**TASK DIRECTIONS**. Every line below should be repeated exactly.

**INFORMATION GIVEN**.
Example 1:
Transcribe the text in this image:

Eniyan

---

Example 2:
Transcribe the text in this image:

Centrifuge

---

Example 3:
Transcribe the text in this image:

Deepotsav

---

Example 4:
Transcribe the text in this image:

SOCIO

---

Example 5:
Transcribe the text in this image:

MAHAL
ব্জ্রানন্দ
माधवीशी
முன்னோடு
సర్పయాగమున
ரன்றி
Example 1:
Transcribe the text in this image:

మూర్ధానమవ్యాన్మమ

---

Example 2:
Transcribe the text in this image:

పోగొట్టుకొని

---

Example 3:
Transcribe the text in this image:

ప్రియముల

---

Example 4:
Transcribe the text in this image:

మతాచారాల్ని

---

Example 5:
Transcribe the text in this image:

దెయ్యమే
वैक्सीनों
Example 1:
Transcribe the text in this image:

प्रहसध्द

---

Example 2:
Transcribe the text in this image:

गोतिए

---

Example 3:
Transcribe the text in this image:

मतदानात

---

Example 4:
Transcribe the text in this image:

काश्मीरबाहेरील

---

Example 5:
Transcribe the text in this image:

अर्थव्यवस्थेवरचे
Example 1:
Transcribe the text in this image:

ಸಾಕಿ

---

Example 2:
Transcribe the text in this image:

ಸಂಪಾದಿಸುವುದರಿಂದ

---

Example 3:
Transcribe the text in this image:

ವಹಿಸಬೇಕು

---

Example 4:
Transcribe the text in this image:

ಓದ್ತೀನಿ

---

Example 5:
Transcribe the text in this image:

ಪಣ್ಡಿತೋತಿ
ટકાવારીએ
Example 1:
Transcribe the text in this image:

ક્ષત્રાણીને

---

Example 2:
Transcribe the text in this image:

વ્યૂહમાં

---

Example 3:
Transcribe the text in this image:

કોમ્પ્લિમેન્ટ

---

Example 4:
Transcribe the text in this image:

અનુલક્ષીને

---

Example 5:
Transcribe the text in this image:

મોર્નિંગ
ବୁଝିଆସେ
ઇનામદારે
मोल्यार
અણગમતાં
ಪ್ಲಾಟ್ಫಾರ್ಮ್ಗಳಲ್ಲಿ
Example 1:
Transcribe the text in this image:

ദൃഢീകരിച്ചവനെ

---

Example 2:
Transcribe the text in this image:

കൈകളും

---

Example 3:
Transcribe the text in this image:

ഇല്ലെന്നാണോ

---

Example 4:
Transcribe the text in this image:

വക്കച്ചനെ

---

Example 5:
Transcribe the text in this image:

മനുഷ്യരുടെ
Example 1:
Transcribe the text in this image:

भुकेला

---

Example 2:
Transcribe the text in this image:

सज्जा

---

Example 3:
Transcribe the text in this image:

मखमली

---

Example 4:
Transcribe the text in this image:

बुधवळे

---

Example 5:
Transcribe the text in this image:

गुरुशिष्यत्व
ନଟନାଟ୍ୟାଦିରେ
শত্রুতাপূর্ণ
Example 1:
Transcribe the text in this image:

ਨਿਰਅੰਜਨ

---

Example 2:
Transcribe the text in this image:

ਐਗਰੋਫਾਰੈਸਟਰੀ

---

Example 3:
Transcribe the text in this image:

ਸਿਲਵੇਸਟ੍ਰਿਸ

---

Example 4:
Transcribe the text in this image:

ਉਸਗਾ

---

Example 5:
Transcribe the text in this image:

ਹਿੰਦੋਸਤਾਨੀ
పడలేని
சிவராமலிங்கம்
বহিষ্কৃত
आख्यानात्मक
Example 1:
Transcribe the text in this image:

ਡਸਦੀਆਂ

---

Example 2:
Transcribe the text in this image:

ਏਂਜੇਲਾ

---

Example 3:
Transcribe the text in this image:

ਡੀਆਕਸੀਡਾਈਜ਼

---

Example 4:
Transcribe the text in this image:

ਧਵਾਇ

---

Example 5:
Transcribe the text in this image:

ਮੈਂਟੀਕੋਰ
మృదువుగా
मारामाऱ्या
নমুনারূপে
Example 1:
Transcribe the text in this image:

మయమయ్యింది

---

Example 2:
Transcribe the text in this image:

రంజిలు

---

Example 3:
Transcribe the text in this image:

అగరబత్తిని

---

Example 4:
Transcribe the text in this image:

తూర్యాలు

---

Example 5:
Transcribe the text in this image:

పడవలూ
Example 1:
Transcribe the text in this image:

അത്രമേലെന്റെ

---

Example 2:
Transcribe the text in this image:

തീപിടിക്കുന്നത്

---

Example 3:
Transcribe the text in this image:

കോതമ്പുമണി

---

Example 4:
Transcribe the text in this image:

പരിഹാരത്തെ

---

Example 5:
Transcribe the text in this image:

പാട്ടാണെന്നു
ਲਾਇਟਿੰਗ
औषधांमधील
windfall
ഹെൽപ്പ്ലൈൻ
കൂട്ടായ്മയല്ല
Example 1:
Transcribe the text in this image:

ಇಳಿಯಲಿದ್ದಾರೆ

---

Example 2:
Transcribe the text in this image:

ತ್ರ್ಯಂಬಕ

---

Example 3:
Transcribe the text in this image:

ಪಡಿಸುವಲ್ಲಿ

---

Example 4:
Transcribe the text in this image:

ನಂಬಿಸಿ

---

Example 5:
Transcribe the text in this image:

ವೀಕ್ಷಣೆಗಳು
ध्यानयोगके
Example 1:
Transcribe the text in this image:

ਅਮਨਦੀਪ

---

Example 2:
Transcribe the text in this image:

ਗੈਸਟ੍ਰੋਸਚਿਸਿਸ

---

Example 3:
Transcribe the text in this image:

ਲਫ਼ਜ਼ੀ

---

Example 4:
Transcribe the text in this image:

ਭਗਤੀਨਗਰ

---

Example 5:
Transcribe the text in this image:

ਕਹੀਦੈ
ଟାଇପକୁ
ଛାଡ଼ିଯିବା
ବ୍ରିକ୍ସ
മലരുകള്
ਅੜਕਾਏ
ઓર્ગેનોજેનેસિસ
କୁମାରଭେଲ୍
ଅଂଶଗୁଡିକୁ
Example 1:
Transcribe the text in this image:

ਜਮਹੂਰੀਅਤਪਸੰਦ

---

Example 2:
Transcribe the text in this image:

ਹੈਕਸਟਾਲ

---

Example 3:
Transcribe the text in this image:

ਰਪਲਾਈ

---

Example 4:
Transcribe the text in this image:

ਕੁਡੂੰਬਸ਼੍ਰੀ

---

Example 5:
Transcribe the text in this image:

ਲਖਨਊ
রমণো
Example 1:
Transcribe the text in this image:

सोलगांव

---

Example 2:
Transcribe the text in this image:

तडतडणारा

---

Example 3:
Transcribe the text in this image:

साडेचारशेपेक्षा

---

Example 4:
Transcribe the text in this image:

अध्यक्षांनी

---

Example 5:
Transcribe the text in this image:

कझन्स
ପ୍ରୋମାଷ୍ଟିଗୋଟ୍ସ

**ANSWER FOR THIS EXERCISE**.
Example 1:
Transcribe the text in this image:

Eniyan

---

Example 2:
Transcribe the text in this image:

Centrifuge

---

Example 3:
Transcribe the text in this image:

Deepotsav

---

Example 4:
Transcribe the text in this image:

SOCIO

---

Example 5:
Transcribe the text in this image:

MAHAL
ব্জ্রানন্দ
माधवीशी
முன்னோடு
సర్పయాగమున
ரன்றி
Example 1:
Transcribe the text in this image:

మూర్ధానమవ్యాన్మమ

---

Example 2:
Transcribe the text in this image:

పోగొట్టుకొని

---

Example 3:
Transcribe the text in this image:

ప్రియముల

---

Example 4:
Transcribe the text in this image:

మతాచారాల్ని

---

Example 5:
Transcribe the text in this image:

దెయ్యమే
वैक्सीनों
Example 1:
Transcribe the text in this image:

प्रहसध्द

---

Example 2:
Transcribe the text in this image:

गोतिए

---

Example 3:
Transcribe the text in this image:

मतदानात

---

Example 4:
Transcribe the text in this image:

काश्मीरबाहेरील

---

Example 5:
Transcribe the text in this image:

अर्थव्यवस्थेवरचे
Example 1:
Transcribe the text in this image:

ಸಾಕಿ

---

Example 2:
Transcribe the text in this image:

ಸಂಪಾದಿಸುವುದರಿಂದ

---

Example 3:
Transcribe the text in this image:

ವಹಿಸಬೇಕು

---

Example 4:
Transcribe the text in this image:

ಓದ್ತೀನಿ

---

Example 5:
Transcribe the text in this image:

ಪಣ್ಡಿತೋತಿ
ટકાવારીએ
Example 1:
Transcribe the text in this image:

ક્ષત્રાણીને

---

Example 2:
Transcribe the text in this image:

વ્યૂહમાં

---

Example 3:
Transcribe the text in this image:

કોમ્પ્લિમેન્ટ

---

Example 4:
Transcribe the text in this image:

અનુલક્ષીને

---

Example 5:
Transcribe the text in this image:

મોર્નિંગ
ବୁଝିଆସେ
ઇનામદારે
मोल्यार
અણગમતાં
ಪ್ಲಾಟ್ಫಾರ್ಮ್ಗಳಲ್ಲಿ
Example 1:
Transcribe the text in this image:

ദൃഢീകരിച്ചവനെ

---

Example 2:
Transcribe the text in this image:

കൈകളും

---

Example 3:
Transcribe the text in this image:

ഇല്ലെന്നാണോ

---

Example 4:
Transcribe the text in this image:

വക്കച്ചനെ

---

Example 5:
Transcribe the text in this image:

മനുഷ്യരുടെ
Example 1:
Transcribe the text in this image:

भुकेला

---

Example 2:
Transcribe the text in this image:

सज्जा

---

Example 3:
Transcribe the text in this image:

मखमली

---

Example 4:
Transcribe the text in this image:

बुधवळे

---

Example 5:
Transcribe the text in this image:

गुरुशिष्यत्व
ନଟନାଟ୍ୟାଦିରେ
শত্রুতাপূর্ণ
Example 1:
Transcribe the text in this image:

ਨਿਰਅੰਜਨ

---

Example 2:
Transcribe the text in this image:

ਐਗਰੋਫਾਰੈਸਟਰੀ

---

Example 3:
Transcribe the text in this image:

ਸਿਲਵੇਸਟ੍ਰਿਸ

---

Example 4:
Transcribe the text in this image:

ਉਸਗਾ

---

Example 5:
Transcribe the text in this image:

ਹਿੰਦੋਸਤਾਨੀ
పడలేని
சிவராமலிங்கம்
বহিষ্কৃত
आख्यानात्मक
Example 1:
Transcribe the text in this image:

ਡਸਦੀਆਂ

---

Example 2:
Transcribe the text in this image:

ਏਂਜੇਲਾ

---

Example 3:
Transcribe the text in this image:

ਡੀਆਕਸੀਡਾਈਜ਼

---

Example 4:
Transcribe the text in this image:

ਧਵਾਇ

---

Example 5:
Transcribe the text in this image:

ਮੈਂਟੀਕੋਰ
మృదువుగా
मारामाऱ्या
নমুনারূপে
Example 1:
Transcribe the text in this image:

మయమయ్యింది

---

Example 2:
Transcribe the text in this image:

రంజిలు

---

Example 3:
Transcribe the text in this image:

అగరబత్తిని

---

Example 4:
Transcribe the text in this image:

తూర్యాలు

---

Example 5:
Transcribe the text in this image:

పడవలూ
Example 1:
Transcribe the text in this image:

അത്രമേലെന്റെ

---

Example 2:
Transcribe the text in this image:

തീപിടിക്കുന്നത്

---

Example 3:
Transcribe the text in this image:

കോതമ്പുമണി

---

Example 4:
Transcribe the text in this image:

പരിഹാരത്തെ

---

Example 5:
Transcribe the text in this image:

പാട്ടാണെന്നു
ਲਾਇਟਿੰਗ
औषधांमधील
windfall
ഹെൽപ്പ്ലൈൻ
കൂട്ടായ്മയല്ല
Example 1:
Transcribe the text in this image:

ಇಳಿಯಲಿದ್ದಾರೆ

---

Example 2:
Transcribe the text in this image:

ತ್ರ್ಯಂಬಕ

---

Example 3:
Transcribe the text in this image:

ಪಡಿಸುವಲ್ಲಿ

---

Example 4:
Transcribe the text in this image:

ನಂಬಿಸಿ

---

Example 5:
Transcribe the text in this image:

ವೀಕ್ಷಣೆಗಳು
ध्यानयोगके
Example 1:
Transcribe the text in this image:

ਅਮਨਦੀਪ

---

Example 2:
Transcribe the text in this image:

ਗੈਸਟ੍ਰੋਸਚਿਸਿਸ

---

Example 3:
Transcribe the text in this image:

ਲਫ਼ਜ਼ੀ

---

Example 4:
Transcribe the text in this image:

ਭਗਤੀਨਗਰ

---

Example 5:
Transcribe the text in this image:

ਕਹੀਦੈ
ଟାଇପକୁ
ଛାଡ଼ିଯିବା
ବ୍ରିକ୍ସ
മലരുകള്
ਅੜਕਾਏ
ઓર્ગેનોજેનેસિસ
କୁମାରଭେଲ୍
ଅଂଶଗୁଡିକୁ
Example 1:
Transcribe the text in this image:

ਜਮਹੂਰੀਅਤਪਸੰਦ

---

Example 2:
Transcribe the text in this image:

ਹੈਕਸਟਾਲ

---

Example 3:
Transcribe the text in this image:

ਰਪਲਾਈ

---

Example 4:
Transcribe the text in this image:

ਕੁਡੂੰਬਸ਼੍ਰੀ

---

Example 5:
Transcribe the text in this image:

ਲਖਨਊ
রমণো
Example 1:
Transcribe the text in this image:

सोलगांव

---

Example 2:
Transcribe the text in this image:

तडतडणारा

---

Example 3:
Transcribe the text in this image:

साडेचारशेपेक्षा

---

Example 4:
Transcribe the text in this image:

अध्यक्षांनी

---

Example 5:
Transcribe the text in this image:

कझन्स
ପ୍ରୋମାଷ୍ଟିଗୋଟ୍ସ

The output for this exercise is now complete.